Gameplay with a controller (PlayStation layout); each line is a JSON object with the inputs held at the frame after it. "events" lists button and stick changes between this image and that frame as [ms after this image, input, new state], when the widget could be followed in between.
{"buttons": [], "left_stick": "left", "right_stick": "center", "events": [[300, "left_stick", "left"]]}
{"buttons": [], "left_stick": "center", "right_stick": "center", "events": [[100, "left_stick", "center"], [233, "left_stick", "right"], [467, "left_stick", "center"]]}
---
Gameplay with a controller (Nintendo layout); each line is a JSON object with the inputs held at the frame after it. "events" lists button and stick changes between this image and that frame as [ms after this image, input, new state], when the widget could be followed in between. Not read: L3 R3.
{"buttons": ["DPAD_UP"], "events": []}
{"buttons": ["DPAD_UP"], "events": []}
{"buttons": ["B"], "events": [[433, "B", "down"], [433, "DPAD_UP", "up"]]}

Goal of the exercise: Scan the listing above. Gather each line that contains the word "center".

Solved exercise:
{"buttons": [], "left_stick": "left", "right_stick": "center", "events": [[300, "left_stick", "left"]]}
{"buttons": [], "left_stick": "center", "right_stick": "center", "events": [[100, "left_stick", "center"], [233, "left_stick", "right"], [467, "left_stick", "center"]]}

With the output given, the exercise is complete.